Give an exact copy of every entry.

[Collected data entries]

╔══

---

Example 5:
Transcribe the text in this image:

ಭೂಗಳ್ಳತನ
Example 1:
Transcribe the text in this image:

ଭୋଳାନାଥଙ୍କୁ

╚══

OUTPUT FOR THIS TASK:
---

Example 5:
Transcribe the text in this image:

ಭೂಗಳ್ಳತನ
Example 1:
Transcribe the text in this image:

ଭୋଳାନାଥଙ୍କୁ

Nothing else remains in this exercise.